Padge confirma que isso se aplica a Matt — “grande fã de Zakk Wylde, que, por sua vez, é um grande fã de Randy Rhoads” —, mas não a ele: “Meu lance é mais Dimebag Darrell (Pantera), Kirk Hammett (Metallica) e até Slash (Guns N’Roses).”

A pergunta sobre o quanto esses três influenciaram as composições para o novo álbum resultou em nova desconversação: “As músicas do novo álbum apenas brotaram de mim”, resume.

Três meses atrás, o Bullet For My Valentine realizou seu primeiro show em anos. Mas a volta às turnês já tem data de início: em 31 de outubro, a banda começa um giro pelo Reino Unido.

“O álbum sai dia 23 [de outubro], e essa era a data mais próxima”, diz Padge quando pergunto se a escolha pela noite de Halloween foi intencional ou mera coincidência. Às nove e pouco da manhã, a veia marqueteira não devia estar pulsando tão forte no cara ainda…

Do novo álbum, ele garante que serão tocadas “três ou quatro [das dez] músicas”. Quando sugiro que Shatter, a faixa 8, daria uma baita música de abertura, ele concorda: “Essa certamente será uma das escolhidas!”

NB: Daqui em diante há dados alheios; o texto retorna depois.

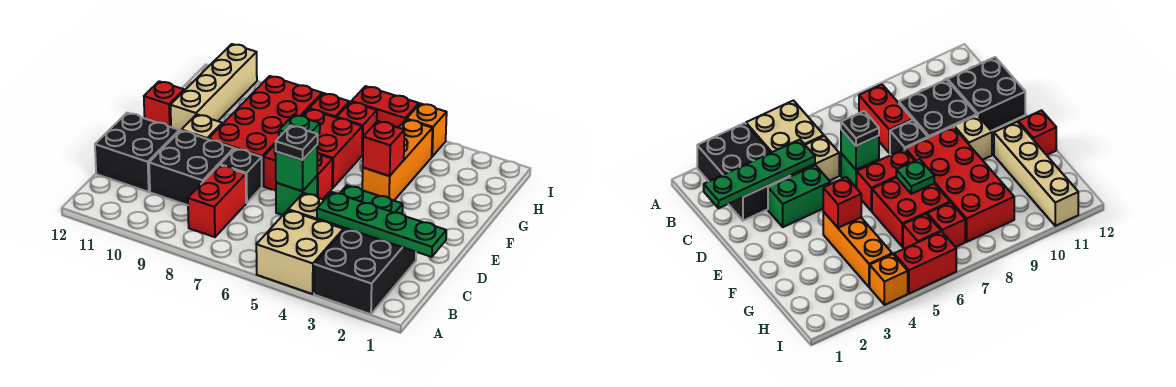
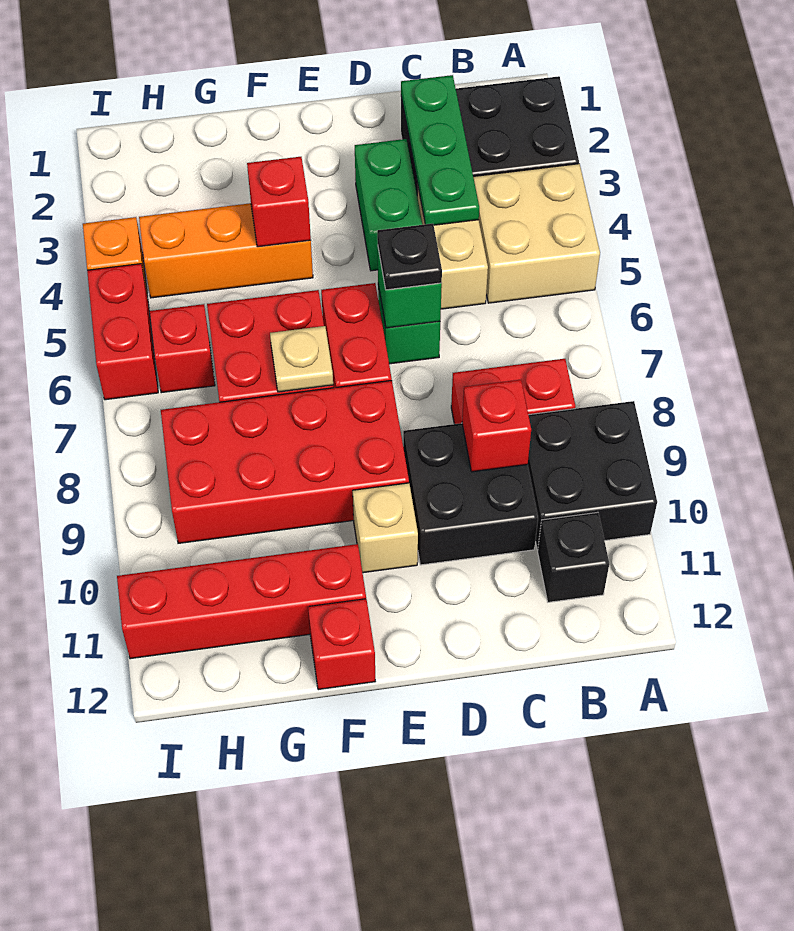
green plate C1:C4 level 2 -> green plate C2:C4 level 2
black brick C11:D12 level 1 -> black brick A9:B10 level 1
black brick D8 level 1 -> black brick B11 level 1
green plate F7 level 2 -> tan plate F7 level 2
tan brick F11:I11 level 1 -> red brick F11:I11 level 1
red brick H7 level 1 -> red brick C9 level 2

O Bullet For My Valentine veio ao Brasil em três ocasiões ― a última delas em 2019. Com o relógio prestes a dar o tempo de entrevista, peço a Padge que fale a respeito das lembranças que carrega daqui. A resposta deveria me surpreender, mas não.

“A comida, cara”, diz ele. “Os fãs eram incríveis, adorei conhecer os pontos turísticos, mas a comida… amei ir a todas aquelas churrascarias… e o vinho!”, ri como se tivesse bebido uma jarra.

Com o tempo prestes a acabar, peço que ele mande um recado para esses fãs que não são tão legais quanto uma boa picanha maturada: “Espero que todos fiquem bem em meio a essa loucura toda. Sentimos falta de vocês. O novo álbum está prestes a sair e eu espero que vocês gostem. Obrigado pelos anos de apoio e, se tudo der certo, não demorará até que nos encontremos novamente!”